→ **What needs to be done**
Images don't belong in the copy. Output the rest of the data exactly.

Design files in text formats:
------------------------------------
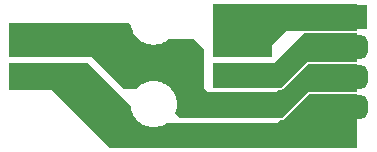
<source format=gbr>
%TF.GenerationSoftware,Altium Limited,Altium Designer,21.2.2 (38)*%
G04 Layer_Physical_Order=2*
G04 Layer_Color=16711680*
%FSLAX45Y45*%
%MOMM*%
%TF.SameCoordinates,3995F6FB-8084-4E5D-8546-3C017CB94CB1*%
%TF.FilePolarity,Positive*%
%TF.FileFunction,Copper,L2,Bot,Signal*%
%TF.Part,Single*%
G01*
G75*
%TA.AperFunction,ComponentPad*%
%ADD10C,1.50000*%
%ADD11R,1.50000X1.50000*%
G04:AMPARAMS|DCode=12|XSize=2mm|YSize=5mm|CornerRadius=0.5mm|HoleSize=0mm|Usage=FLASHONLY|Rotation=270.000|XOffset=0mm|YOffset=0mm|HoleType=Round|Shape=RoundedRectangle|*
%AMROUNDEDRECTD12*
21,1,2.00000,4.00000,0,0,270.0*
21,1,1.00000,5.00000,0,0,270.0*
1,1,1.00000,-2.00000,-0.50000*
1,1,1.00000,-2.00000,0.50000*
1,1,1.00000,2.00000,0.50000*
1,1,1.00000,2.00000,-0.50000*
%
%ADD12ROUNDEDRECTD12*%
%ADD13R,5.00000X2.00000*%
G36*
X2974512Y1020000D02*
X2370000D01*
X2250000Y900000D01*
Y800000D01*
X1750000D01*
Y1250000D01*
X2974512D01*
Y1020000D01*
D02*
G37*
G36*
Y760000D02*
X2550000D01*
X2330000Y540000D01*
X1750000D01*
Y750000D01*
X2270000D01*
X2520000Y1000000D01*
X2974512D01*
Y760000D01*
D02*
G37*
G36*
X1055816Y1074185D02*
X1061533Y1045440D01*
X1062494Y1043120D01*
X1062984Y1040659D01*
X1075799Y1009720D01*
X1077194Y1007632D01*
X1078154Y1005313D01*
X1096758Y977470D01*
X1098533Y975695D01*
X1099928Y973607D01*
X1123607Y949929D01*
X1125695Y948534D01*
X1127470Y946758D01*
X1155313Y928154D01*
X1157633Y927193D01*
X1159720Y925799D01*
X1190658Y912984D01*
X1193121Y912494D01*
X1195440Y911533D01*
X1228284Y905000D01*
X1230795D01*
X1233256Y904511D01*
X1266743D01*
X1269206Y905000D01*
X1271716D01*
X1304560Y911533D01*
X1306880Y912494D01*
X1309341Y912984D01*
X1340280Y925799D01*
X1342368Y927194D01*
X1344686Y928154D01*
X1372530Y946758D01*
X1374305Y948534D01*
X1376392Y949928D01*
X1376464Y950000D01*
X1590000D01*
X1680000Y860000D01*
Y530000D01*
X1710000Y500000D01*
X2290000D01*
X2313764Y523764D01*
X2330000D01*
X2341480Y528519D01*
X2552961Y740000D01*
X2974512D01*
Y500000D01*
X2560000D01*
X2340000Y280000D01*
X1470000D01*
X1428911Y321090D01*
X1437016Y340658D01*
X1437506Y343120D01*
X1438467Y345440D01*
X1445000Y378283D01*
Y380795D01*
X1445490Y383256D01*
Y400000D01*
Y416743D01*
X1445000Y419205D01*
Y421716D01*
X1438467Y454560D01*
X1437506Y456879D01*
X1437016Y459341D01*
X1424201Y490280D01*
X1422806Y492368D01*
X1421846Y494686D01*
X1403242Y522530D01*
X1401466Y524305D01*
X1400072Y526392D01*
X1376392Y550071D01*
X1374305Y551466D01*
X1372530Y553241D01*
X1344686Y571846D01*
X1342367Y572807D01*
X1340280Y574201D01*
X1309342Y587016D01*
X1306879Y587506D01*
X1304560Y588467D01*
X1271716Y595000D01*
X1269205D01*
X1266743Y595490D01*
X1233256D01*
X1230795Y595000D01*
X1228283D01*
X1195440Y588467D01*
X1193121Y587506D01*
X1190659Y587016D01*
X1159720Y574201D01*
X1157632Y572806D01*
X1155313Y571845D01*
X1127470Y553241D01*
X1125695Y551466D01*
X1123607Y550072D01*
X1103536Y530000D01*
X1000000D01*
X730000Y800000D01*
X25488D01*
Y1090000D01*
X1040000D01*
X1055816Y1074185D01*
D02*
G37*
G36*
X1054714Y382231D02*
X1055000Y380794D01*
Y378283D01*
X1061533Y345440D01*
X1062494Y343120D01*
X1062984Y340658D01*
X1075799Y309720D01*
X1077194Y307632D01*
X1078154Y305313D01*
X1096758Y277470D01*
X1098533Y275695D01*
X1099928Y273607D01*
X1123607Y249928D01*
X1125695Y248533D01*
X1127470Y246758D01*
X1155313Y228154D01*
X1157633Y227193D01*
X1159720Y225799D01*
X1190658Y212984D01*
X1193121Y212494D01*
X1195440Y211533D01*
X1228284Y205000D01*
X1230795D01*
X1233256Y204510D01*
X1266743D01*
X1269206Y205000D01*
X1271716D01*
X1304560Y211533D01*
X1306880Y212494D01*
X1309341Y212984D01*
X1340280Y225799D01*
X1342368Y227194D01*
X1344686Y228154D01*
X1357226Y236533D01*
X2296533D01*
X2323764Y263764D01*
X2340000D01*
X2351480Y268519D01*
X2566725Y483764D01*
X2974512D01*
Y25488D01*
X884512D01*
X390000Y520000D01*
X25488D01*
Y750000D01*
X686946D01*
X1054714Y382231D01*
D02*
G37*
D10*
X246000Y623000D02*
D03*
Y877000D02*
D03*
X500000Y623000D02*
D03*
X2100000D02*
D03*
X1846000Y877000D02*
D03*
Y623000D02*
D03*
D11*
X500000Y877000D02*
D03*
X2100000D02*
D03*
D12*
X2810000Y372000D02*
D03*
Y626000D02*
D03*
Y880000D02*
D03*
D13*
Y1134000D02*
D03*
%TF.MD5,e58bb2085dde7c9e4968dd8909da1b46*%
M02*

</source>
------------------------------------
→ **Response to the exercise**
<source format=gbr>
%TF.GenerationSoftware,Altium Limited,Altium Designer,21.2.2 (38)*%
G04 Layer_Physical_Order=2*
G04 Layer_Color=16711680*
%FSLAX45Y45*%
%MOMM*%
%TF.SameCoordinates,3995F6FB-8084-4E5D-8546-3C017CB94CB1*%
%TF.FilePolarity,Positive*%
%TF.FileFunction,Copper,L2,Bot,Signal*%
%TF.Part,Single*%
G01*
G75*
%TA.AperFunction,ComponentPad*%
%ADD10C,1.50000*%
%ADD11R,1.50000X1.50000*%
G04:AMPARAMS|DCode=12|XSize=2mm|YSize=5mm|CornerRadius=0.5mm|HoleSize=0mm|Usage=FLASHONLY|Rotation=270.000|XOffset=0mm|YOffset=0mm|HoleType=Round|Shape=RoundedRectangle|*
%AMROUNDEDRECTD12*
21,1,2.00000,4.00000,0,0,270.0*
21,1,1.00000,5.00000,0,0,270.0*
1,1,1.00000,-2.00000,-0.50000*
1,1,1.00000,-2.00000,0.50000*
1,1,1.00000,2.00000,0.50000*
1,1,1.00000,2.00000,-0.50000*
%
%ADD12ROUNDEDRECTD12*%
%ADD13R,5.00000X2.00000*%
G36*
X2974512Y1020000D02*
X2370000D01*
X2250000Y900000D01*
Y800000D01*
X1750000D01*
Y1250000D01*
X2974512D01*
Y1020000D01*
D02*
G37*
G36*
Y760000D02*
X2550000D01*
X2330000Y540000D01*
X1750000D01*
Y750000D01*
X2270000D01*
X2520000Y1000000D01*
X2974512D01*
Y760000D01*
D02*
G37*
G36*
X1055816Y1074185D02*
X1061533Y1045440D01*
X1062494Y1043120D01*
X1062984Y1040659D01*
X1075799Y1009720D01*
X1077194Y1007632D01*
X1078154Y1005313D01*
X1096758Y977470D01*
X1098533Y975695D01*
X1099928Y973607D01*
X1123607Y949929D01*
X1125695Y948534D01*
X1127470Y946758D01*
X1155313Y928154D01*
X1157633Y927193D01*
X1159720Y925799D01*
X1190658Y912984D01*
X1193121Y912494D01*
X1195440Y911533D01*
X1228284Y905000D01*
X1230795D01*
X1233256Y904511D01*
X1266743D01*
X1269206Y905000D01*
X1271716D01*
X1304560Y911533D01*
X1306880Y912494D01*
X1309341Y912984D01*
X1340280Y925799D01*
X1342368Y927194D01*
X1344686Y928154D01*
X1372530Y946758D01*
X1374305Y948534D01*
X1376392Y949928D01*
X1376464Y950000D01*
X1590000D01*
X1680000Y860000D01*
Y530000D01*
X1710000Y500000D01*
X2290000D01*
X2313764Y523764D01*
X2330000D01*
X2341480Y528519D01*
X2552961Y740000D01*
X2974512D01*
Y500000D01*
X2560000D01*
X2340000Y280000D01*
X1470000D01*
X1428911Y321090D01*
X1437016Y340658D01*
X1437506Y343120D01*
X1438467Y345440D01*
X1445000Y378283D01*
Y380795D01*
X1445490Y383256D01*
Y400000D01*
Y416743D01*
X1445000Y419205D01*
Y421716D01*
X1438467Y454560D01*
X1437506Y456879D01*
X1437016Y459341D01*
X1424201Y490280D01*
X1422806Y492368D01*
X1421846Y494686D01*
X1403242Y522530D01*
X1401466Y524305D01*
X1400072Y526392D01*
X1376392Y550071D01*
X1374305Y551466D01*
X1372530Y553241D01*
X1344686Y571846D01*
X1342367Y572807D01*
X1340280Y574201D01*
X1309342Y587016D01*
X1306879Y587506D01*
X1304560Y588467D01*
X1271716Y595000D01*
X1269205D01*
X1266743Y595490D01*
X1233256D01*
X1230795Y595000D01*
X1228283D01*
X1195440Y588467D01*
X1193121Y587506D01*
X1190659Y587016D01*
X1159720Y574201D01*
X1157632Y572806D01*
X1155313Y571845D01*
X1127470Y553241D01*
X1125695Y551466D01*
X1123607Y550072D01*
X1103536Y530000D01*
X1000000D01*
X730000Y800000D01*
X25488D01*
Y1090000D01*
X1040000D01*
X1055816Y1074185D01*
D02*
G37*
G36*
X1054714Y382231D02*
X1055000Y380794D01*
Y378283D01*
X1061533Y345440D01*
X1062494Y343120D01*
X1062984Y340658D01*
X1075799Y309720D01*
X1077194Y307632D01*
X1078154Y305313D01*
X1096758Y277470D01*
X1098533Y275695D01*
X1099928Y273607D01*
X1123607Y249928D01*
X1125695Y248533D01*
X1127470Y246758D01*
X1155313Y228154D01*
X1157633Y227193D01*
X1159720Y225799D01*
X1190658Y212984D01*
X1193121Y212494D01*
X1195440Y211533D01*
X1228284Y205000D01*
X1230795D01*
X1233256Y204510D01*
X1266743D01*
X1269206Y205000D01*
X1271716D01*
X1304560Y211533D01*
X1306880Y212494D01*
X1309341Y212984D01*
X1340280Y225799D01*
X1342368Y227194D01*
X1344686Y228154D01*
X1357226Y236533D01*
X2296533D01*
X2323764Y263764D01*
X2340000D01*
X2351480Y268519D01*
X2566725Y483764D01*
X2974512D01*
Y25488D01*
X884512D01*
X390000Y520000D01*
X25488D01*
Y750000D01*
X686946D01*
X1054714Y382231D01*
D02*
G37*
D10*
X246000Y623000D02*
D03*
Y877000D02*
D03*
X500000Y623000D02*
D03*
X2100000D02*
D03*
X1846000Y877000D02*
D03*
Y623000D02*
D03*
D11*
X500000Y877000D02*
D03*
X2100000D02*
D03*
D12*
X2810000Y372000D02*
D03*
Y626000D02*
D03*
Y880000D02*
D03*
D13*
Y1134000D02*
D03*
%TF.MD5,e58bb2085dde7c9e4968dd8909da1b46*%
M02*

</source>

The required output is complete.